Prediction 6 – Filling in Gaps in the DevOps Process: No More Missing Artefacts

Compliance and security concerns are the driving factors behind enterprises no longer putting up with automation gaps and missing artefacts in DevOps. Batch jobs, databases, machine learning models, data from legacy applications, and everything else will have to be integrated with the DevOps pipeline.

 

Prediction 7 – Joint Monitoring and Management for Dev and Ops

Monitoring platforms need input from development in terms of relevant code changes, their user impact, and also their importance to the business. Whenever new capabilities are introduced by development, operators need to clearly understand the operational importance in terms of performance, availability, scalability. In 2018, we will start seeing unified DevOps management and monitoring solutions that enable operators to derive tech requirements directly from the relative business importance of applications and microservices.

Vice versa, in 2018 developers will receive feedback on the operations and end user impact of their code. When a new version is pushed, they receive a scorecard for their new code in terms of operational impact regarding cost, speed, scalability, user experience, and so on. This means that in 2018 developers will be rewarded for releasing code that’s simple to operate and operators will be judged by their ability to not slow down developers while still enforcing compliance and security.

 

Prediction 8 – Finally We Will See Real Private Clouds

In 2018, private cloud is coming back with a vengeance. Virtualization vendors and hyperconverged vendors will lead the charge, offering more and more turn-key EC2 type clouds with SaaS, PaaS, serverless, containers, VMs and bare metal capabilities. This is needed as over 50% of apps currently are not suitable for the public cloud, but enterprises are pushing to still transform them into native cloud applications.

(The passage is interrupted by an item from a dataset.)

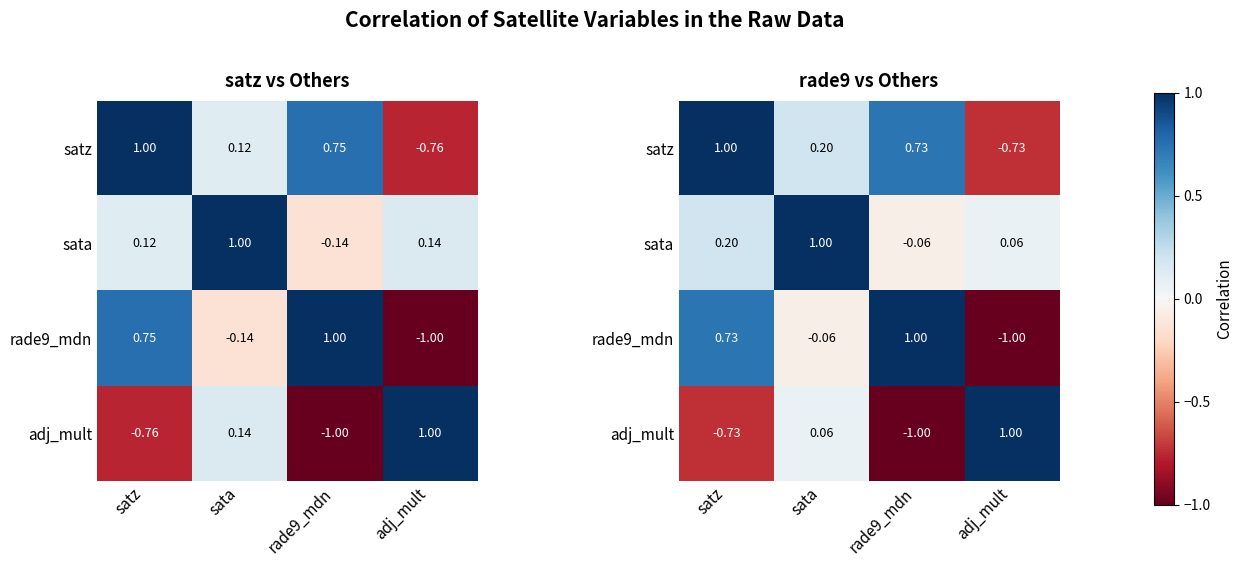

Which category has the lowest value in the adj_mult series?

rade9_mdn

This also means that successful vendors will provide a ‘public cloud compliant’ private cloud environment that enables shifting applications between data centers and clouds.

 

Prediction 9 – Service Meshing Will Take Off

The race up the stack will continue so that vendors that make it simpler to mesh up microservices will own critical differentiation potential. Microservice to microservice networking will become critical to enable intelligent microservice to obtain information and capabilities from wherever they are available in a secure and compliant manner.

 

Prediction 10 – The Role of Configuration Management and IT Automation Will Change

In 2017 traditional configuration management has come under pressure through immutable container infrastructure, where containers are replaced instead of reconfigured. What is needed in this world of immutable microservices is a centralized guardian of compliance, security, performance and availability that is independent of whether an app is containerized or still hosted on bare metal. Someone needs to track what can be part of container images, which location they can be downloaded from and what is the impact of deploying a new image or pulling images due to security impact. This means that in 2018 we will finally see a declarative approach to enterprise IT, where requirements are managed separately from scripts, recipes and deployment instructions in general.